-- Start of SUPPLIED RECORDS --

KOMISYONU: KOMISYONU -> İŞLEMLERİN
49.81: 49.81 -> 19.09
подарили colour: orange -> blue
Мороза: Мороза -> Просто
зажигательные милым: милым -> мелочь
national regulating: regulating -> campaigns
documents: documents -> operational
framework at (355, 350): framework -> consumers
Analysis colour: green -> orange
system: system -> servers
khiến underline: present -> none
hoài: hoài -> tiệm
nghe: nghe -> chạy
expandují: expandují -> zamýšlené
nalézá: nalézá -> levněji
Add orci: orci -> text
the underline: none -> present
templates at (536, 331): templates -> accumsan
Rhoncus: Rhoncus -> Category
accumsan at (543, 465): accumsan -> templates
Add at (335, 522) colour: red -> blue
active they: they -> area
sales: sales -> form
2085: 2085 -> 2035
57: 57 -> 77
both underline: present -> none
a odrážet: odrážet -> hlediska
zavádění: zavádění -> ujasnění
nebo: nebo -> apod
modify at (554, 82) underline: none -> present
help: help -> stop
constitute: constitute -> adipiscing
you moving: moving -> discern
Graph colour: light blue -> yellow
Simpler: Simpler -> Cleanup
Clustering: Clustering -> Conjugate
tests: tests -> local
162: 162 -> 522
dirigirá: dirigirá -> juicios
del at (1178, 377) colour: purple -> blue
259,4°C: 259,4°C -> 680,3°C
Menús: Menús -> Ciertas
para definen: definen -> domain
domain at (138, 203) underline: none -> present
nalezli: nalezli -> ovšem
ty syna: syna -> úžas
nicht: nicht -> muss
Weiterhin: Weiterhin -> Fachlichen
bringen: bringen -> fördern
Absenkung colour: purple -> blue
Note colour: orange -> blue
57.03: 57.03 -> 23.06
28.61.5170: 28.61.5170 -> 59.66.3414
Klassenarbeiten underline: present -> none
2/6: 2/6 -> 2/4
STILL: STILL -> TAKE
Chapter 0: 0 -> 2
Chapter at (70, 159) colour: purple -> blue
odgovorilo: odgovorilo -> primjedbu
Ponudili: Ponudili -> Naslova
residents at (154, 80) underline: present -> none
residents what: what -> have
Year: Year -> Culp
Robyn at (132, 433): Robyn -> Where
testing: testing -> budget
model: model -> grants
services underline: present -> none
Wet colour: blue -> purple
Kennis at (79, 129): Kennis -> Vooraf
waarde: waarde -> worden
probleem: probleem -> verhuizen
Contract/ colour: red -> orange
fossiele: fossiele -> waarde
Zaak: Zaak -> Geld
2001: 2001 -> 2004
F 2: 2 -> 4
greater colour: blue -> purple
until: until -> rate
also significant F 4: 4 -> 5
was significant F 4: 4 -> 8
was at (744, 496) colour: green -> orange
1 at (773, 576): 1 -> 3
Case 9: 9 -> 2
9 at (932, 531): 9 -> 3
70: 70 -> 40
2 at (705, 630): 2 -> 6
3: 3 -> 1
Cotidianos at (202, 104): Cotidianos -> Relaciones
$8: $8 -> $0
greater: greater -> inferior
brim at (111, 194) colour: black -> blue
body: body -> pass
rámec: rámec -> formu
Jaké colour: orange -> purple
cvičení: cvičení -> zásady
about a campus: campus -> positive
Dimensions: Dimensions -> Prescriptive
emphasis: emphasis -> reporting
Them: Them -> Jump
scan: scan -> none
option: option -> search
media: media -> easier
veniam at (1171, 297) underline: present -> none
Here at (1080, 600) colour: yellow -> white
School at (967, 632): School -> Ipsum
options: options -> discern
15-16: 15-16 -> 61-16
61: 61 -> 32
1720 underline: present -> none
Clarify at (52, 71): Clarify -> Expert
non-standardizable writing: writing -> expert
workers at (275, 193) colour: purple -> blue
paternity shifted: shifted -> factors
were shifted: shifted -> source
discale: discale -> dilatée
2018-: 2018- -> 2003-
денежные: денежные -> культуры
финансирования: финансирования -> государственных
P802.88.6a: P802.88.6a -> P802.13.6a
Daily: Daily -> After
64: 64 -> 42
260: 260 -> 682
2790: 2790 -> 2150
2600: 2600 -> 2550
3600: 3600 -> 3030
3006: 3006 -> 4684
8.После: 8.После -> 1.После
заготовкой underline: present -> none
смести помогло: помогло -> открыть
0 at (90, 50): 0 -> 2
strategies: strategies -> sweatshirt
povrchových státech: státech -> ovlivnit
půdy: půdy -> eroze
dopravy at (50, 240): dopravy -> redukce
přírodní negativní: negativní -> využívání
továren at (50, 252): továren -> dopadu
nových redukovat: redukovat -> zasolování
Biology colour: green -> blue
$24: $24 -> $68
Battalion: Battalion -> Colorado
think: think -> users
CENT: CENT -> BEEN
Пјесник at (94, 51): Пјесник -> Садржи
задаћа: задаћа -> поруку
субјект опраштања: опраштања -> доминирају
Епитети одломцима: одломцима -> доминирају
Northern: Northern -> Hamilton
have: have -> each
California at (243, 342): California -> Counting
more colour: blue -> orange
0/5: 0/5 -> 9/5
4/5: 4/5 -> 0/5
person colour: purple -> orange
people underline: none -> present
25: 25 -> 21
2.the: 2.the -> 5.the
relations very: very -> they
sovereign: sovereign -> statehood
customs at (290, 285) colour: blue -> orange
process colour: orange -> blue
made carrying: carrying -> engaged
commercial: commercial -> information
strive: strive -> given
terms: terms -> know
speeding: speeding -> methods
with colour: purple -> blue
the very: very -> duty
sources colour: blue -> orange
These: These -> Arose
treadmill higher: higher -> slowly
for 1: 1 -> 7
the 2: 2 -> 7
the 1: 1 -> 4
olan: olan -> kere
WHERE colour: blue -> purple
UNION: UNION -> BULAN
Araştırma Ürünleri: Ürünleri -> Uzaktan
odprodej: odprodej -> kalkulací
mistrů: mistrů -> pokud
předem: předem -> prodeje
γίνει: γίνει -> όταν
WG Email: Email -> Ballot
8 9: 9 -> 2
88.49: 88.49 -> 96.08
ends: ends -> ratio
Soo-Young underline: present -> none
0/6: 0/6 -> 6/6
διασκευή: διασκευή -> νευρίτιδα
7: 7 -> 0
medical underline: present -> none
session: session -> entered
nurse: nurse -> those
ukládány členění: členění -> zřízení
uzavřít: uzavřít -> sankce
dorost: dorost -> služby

-- End of SUPPLIED RECORDS --

Reproduce every one of the rows above word for word, in the same order.

KOMISYONU: KOMISYONU -> İŞLEMLERİN
49.81: 49.81 -> 19.09
подарили colour: orange -> blue
Мороза: Мороза -> Просто
зажигательные милым: милым -> мелочь
national regulating: regulating -> campaigns
documents: documents -> operational
framework at (355, 350): framework -> consumers
Analysis colour: green -> orange
system: system -> servers
khiến underline: present -> none
hoài: hoài -> tiệm
nghe: nghe -> chạy
expandují: expandují -> zamýšlené
nalézá: nalézá -> levněji
Add orci: orci -> text
the underline: none -> present
templates at (536, 331): templates -> accumsan
Rhoncus: Rhoncus -> Category
accumsan at (543, 465): accumsan -> templates
Add at (335, 522) colour: red -> blue
active they: they -> area
sales: sales -> form
2085: 2085 -> 2035
57: 57 -> 77
both underline: present -> none
a odrážet: odrážet -> hlediska
zavádění: zavádění -> ujasnění
nebo: nebo -> apod
modify at (554, 82) underline: none -> present
help: help -> stop
constitute: constitute -> adipiscing
you moving: moving -> discern
Graph colour: light blue -> yellow
Simpler: Simpler -> Cleanup
Clustering: Clustering -> Conjugate
tests: tests -> local
162: 162 -> 522
dirigirá: dirigirá -> juicios
del at (1178, 377) colour: purple -> blue
259,4°C: 259,4°C -> 680,3°C
Menús: Menús -> Ciertas
para definen: definen -> domain
domain at (138, 203) underline: none -> present
nalezli: nalezli -> ovšem
ty syna: syna -> úžas
nicht: nicht -> muss
Weiterhin: Weiterhin -> Fachlichen
bringen: bringen -> fördern
Absenkung colour: purple -> blue
Note colour: orange -> blue
57.03: 57.03 -> 23.06
28.61.5170: 28.61.5170 -> 59.66.3414
Klassenarbeiten underline: present -> none
2/6: 2/6 -> 2/4
STILL: STILL -> TAKE
Chapter 0: 0 -> 2
Chapter at (70, 159) colour: purple -> blue
odgovorilo: odgovorilo -> primjedbu
Ponudili: Ponudili -> Naslova
residents at (154, 80) underline: present -> none
residents what: what -> have
Year: Year -> Culp
Robyn at (132, 433): Robyn -> Where
testing: testing -> budget
model: model -> grants
services underline: present -> none
Wet colour: blue -> purple
Kennis at (79, 129): Kennis -> Vooraf
waarde: waarde -> worden
probleem: probleem -> verhuizen
Contract/ colour: red -> orange
fossiele: fossiele -> waarde
Zaak: Zaak -> Geld
2001: 2001 -> 2004
F 2: 2 -> 4
greater colour: blue -> purple
until: until -> rate
also significant F 4: 4 -> 5
was significant F 4: 4 -> 8
was at (744, 496) colour: green -> orange
1 at (773, 576): 1 -> 3
Case 9: 9 -> 2
9 at (932, 531): 9 -> 3
70: 70 -> 40
2 at (705, 630): 2 -> 6
3: 3 -> 1
Cotidianos at (202, 104): Cotidianos -> Relaciones
$8: $8 -> $0
greater: greater -> inferior
brim at (111, 194) colour: black -> blue
body: body -> pass
rámec: rámec -> formu
Jaké colour: orange -> purple
cvičení: cvičení -> zásady
about a campus: campus -> positive
Dimensions: Dimensions -> Prescriptive
emphasis: emphasis -> reporting
Them: Them -> Jump
scan: scan -> none
option: option -> search
media: media -> easier
veniam at (1171, 297) underline: present -> none
Here at (1080, 600) colour: yellow -> white
School at (967, 632): School -> Ipsum
options: options -> discern
15-16: 15-16 -> 61-16
61: 61 -> 32
1720 underline: present -> none
Clarify at (52, 71): Clarify -> Expert
non-standardizable writing: writing -> expert
workers at (275, 193) colour: purple -> blue
paternity shifted: shifted -> factors
were shifted: shifted -> source
discale: discale -> dilatée
2018-: 2018- -> 2003-
денежные: денежные -> культуры
финансирования: финансирования -> государственных
P802.88.6a: P802.88.6a -> P802.13.6a
Daily: Daily -> After
64: 64 -> 42
260: 260 -> 682
2790: 2790 -> 2150
2600: 2600 -> 2550
3600: 3600 -> 3030
3006: 3006 -> 4684
8.После: 8.После -> 1.После
заготовкой underline: present -> none
смести помогло: помогло -> открыть
0 at (90, 50): 0 -> 2
strategies: strategies -> sweatshirt
povrchových státech: státech -> ovlivnit
půdy: půdy -> eroze
dopravy at (50, 240): dopravy -> redukce
přírodní negativní: negativní -> využívání
továren at (50, 252): továren -> dopadu
nových redukovat: redukovat -> zasolování
Biology colour: green -> blue
$24: $24 -> $68
Battalion: Battalion -> Colorado
think: think -> users
CENT: CENT -> BEEN
Пјесник at (94, 51): Пјесник -> Садржи
задаћа: задаћа -> поруку
субјект опраштања: опраштања -> доминирају
Епитети одломцима: одломцима -> доминирају
Northern: Northern -> Hamilton
have: have -> each
California at (243, 342): California -> Counting
more colour: blue -> orange
0/5: 0/5 -> 9/5
4/5: 4/5 -> 0/5
person colour: purple -> orange
people underline: none -> present
25: 25 -> 21
2.the: 2.the -> 5.the
relations very: very -> they
sovereign: sovereign -> statehood
customs at (290, 285) colour: blue -> orange
process colour: orange -> blue
made carrying: carrying -> engaged
commercial: commercial -> information
strive: strive -> given
terms: terms -> know
speeding: speeding -> methods
with colour: purple -> blue
the very: very -> duty
sources colour: blue -> orange
These: These -> Arose
treadmill higher: higher -> slowly
for 1: 1 -> 7
the 2: 2 -> 7
the 1: 1 -> 4
olan: olan -> kere
WHERE colour: blue -> purple
UNION: UNION -> BULAN
Araştırma Ürünleri: Ürünleri -> Uzaktan
odprodej: odprodej -> kalkulací
mistrů: mistrů -> pokud
předem: předem -> prodeje
γίνει: γίνει -> όταν
WG Email: Email -> Ballot
8 9: 9 -> 2
88.49: 88.49 -> 96.08
ends: ends -> ratio
Soo-Young underline: present -> none
0/6: 0/6 -> 6/6
διασκευή: διασκευή -> νευρίτιδα
7: 7 -> 0
medical underline: present -> none
session: session -> entered
nurse: nurse -> those
ukládány členění: členění -> zřízení
uzavřít: uzavřít -> sankce
dorost: dorost -> služby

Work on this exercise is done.